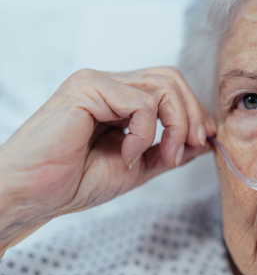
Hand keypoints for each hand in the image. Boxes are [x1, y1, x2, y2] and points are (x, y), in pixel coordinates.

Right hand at [0, 67, 213, 251]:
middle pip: (171, 79)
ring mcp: (97, 82)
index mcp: (118, 98)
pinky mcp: (87, 88)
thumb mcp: (137, 165)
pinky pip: (141, 103)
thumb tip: (204, 141)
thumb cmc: (74, 181)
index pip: (169, 87)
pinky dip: (145, 134)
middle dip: (192, 114)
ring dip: (175, 126)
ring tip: (163, 156)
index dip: (193, 111)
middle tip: (192, 146)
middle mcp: (108, 84)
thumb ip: (169, 150)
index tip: (203, 141)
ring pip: (163, 87)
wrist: (33, 195)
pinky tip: (127, 154)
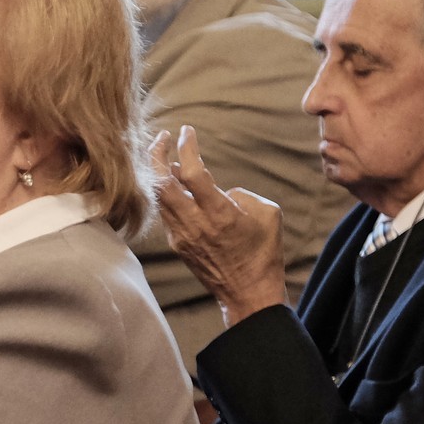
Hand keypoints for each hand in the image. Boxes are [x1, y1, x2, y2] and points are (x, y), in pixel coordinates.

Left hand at [151, 127, 288, 325]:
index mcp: (220, 213)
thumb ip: (242, 194)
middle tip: (161, 138)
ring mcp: (182, 236)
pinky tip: (171, 184)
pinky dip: (165, 194)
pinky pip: (166, 213)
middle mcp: (195, 224)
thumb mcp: (267, 214)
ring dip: (157, 174)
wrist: (248, 292)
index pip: (192, 173)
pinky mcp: (177, 244)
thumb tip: (219, 189)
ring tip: (163, 156)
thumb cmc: (264, 251)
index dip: (186, 148)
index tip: (187, 131)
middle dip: (156, 156)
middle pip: (161, 184)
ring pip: (159, 198)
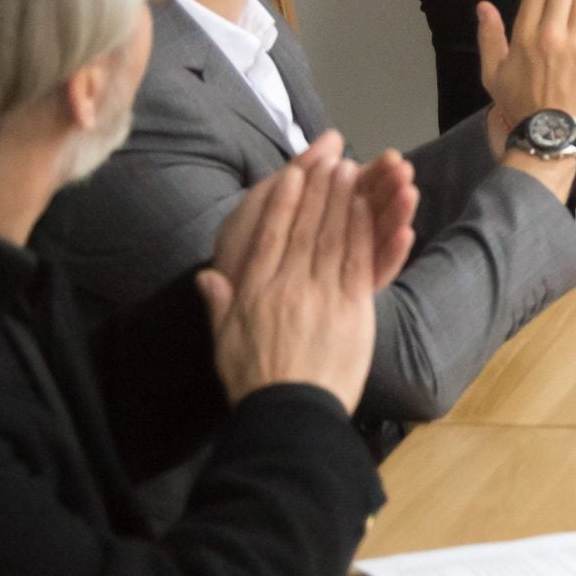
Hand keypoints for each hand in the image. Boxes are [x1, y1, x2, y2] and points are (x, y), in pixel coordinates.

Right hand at [197, 132, 415, 412]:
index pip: (269, 236)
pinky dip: (363, 231)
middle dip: (317, 190)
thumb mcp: (225, 344)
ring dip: (342, 201)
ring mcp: (321, 295)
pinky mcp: (352, 308)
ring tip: (350, 171)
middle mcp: (287, 286)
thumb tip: (207, 275)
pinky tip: (368, 208)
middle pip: (304, 228)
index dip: (281, 202)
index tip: (291, 174)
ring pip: (333, 238)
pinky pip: (357, 261)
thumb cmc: (255, 383)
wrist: (290, 414)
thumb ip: (219, 305)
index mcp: (255, 292)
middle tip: (328, 160)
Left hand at [211, 136, 415, 274]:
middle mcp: (339, 242)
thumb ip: (300, 169)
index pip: (356, 191)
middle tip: (405, 170)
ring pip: (379, 238)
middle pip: (371, 210)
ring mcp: (347, 270)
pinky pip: (376, 272)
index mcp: (322, 216)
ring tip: (409, 193)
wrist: (230, 293)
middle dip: (388, 189)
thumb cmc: (240, 248)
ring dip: (396, 215)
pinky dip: (392, 254)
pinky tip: (405, 234)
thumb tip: (335, 136)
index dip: (374, 174)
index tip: (393, 157)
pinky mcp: (351, 297)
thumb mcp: (264, 201)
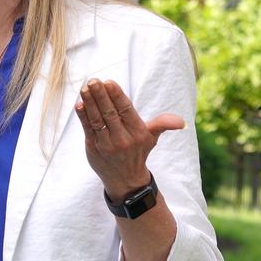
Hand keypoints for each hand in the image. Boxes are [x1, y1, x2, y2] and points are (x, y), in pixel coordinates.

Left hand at [75, 79, 183, 200]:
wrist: (126, 180)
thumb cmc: (138, 151)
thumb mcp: (153, 137)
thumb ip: (163, 124)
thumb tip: (181, 122)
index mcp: (137, 132)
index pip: (126, 110)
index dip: (117, 96)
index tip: (109, 82)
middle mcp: (123, 139)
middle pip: (110, 113)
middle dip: (101, 96)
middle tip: (94, 80)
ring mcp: (107, 144)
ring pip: (97, 120)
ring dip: (90, 103)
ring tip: (85, 88)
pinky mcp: (94, 148)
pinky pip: (88, 130)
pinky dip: (83, 117)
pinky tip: (79, 104)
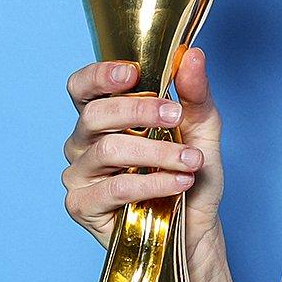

- - - - - - -

## How to complete this task
Pictures stay out; retype only the lines from the line containing "thumb mcp: (264, 201)" through the end of the listing, inclusive, exactly as they appear.

## Response below
thumb mcp: (264, 201)
Hand keypoints for each hand in the image. Boxes are [x1, y1, x2, y2] and points are (x, y), in pixel coordinates.

Left hand at [75, 79, 183, 200]:
wrist: (126, 180)
thumb cmc: (138, 151)
thumb mcp: (153, 137)
thumb ip: (163, 124)
thumb tip: (181, 122)
index mcp: (137, 132)
index pip: (126, 110)
index dip: (117, 96)
index tip: (109, 82)
middle mcp: (123, 139)
middle pip: (110, 113)
middle dip: (101, 96)
middle tip: (94, 80)
ring mcp: (107, 144)
ring pip: (97, 120)
ring dip: (90, 103)
ring tip: (85, 88)
pinky mcp: (94, 148)
pinky pip: (88, 130)
pinky dip: (83, 117)
pinky tip: (79, 104)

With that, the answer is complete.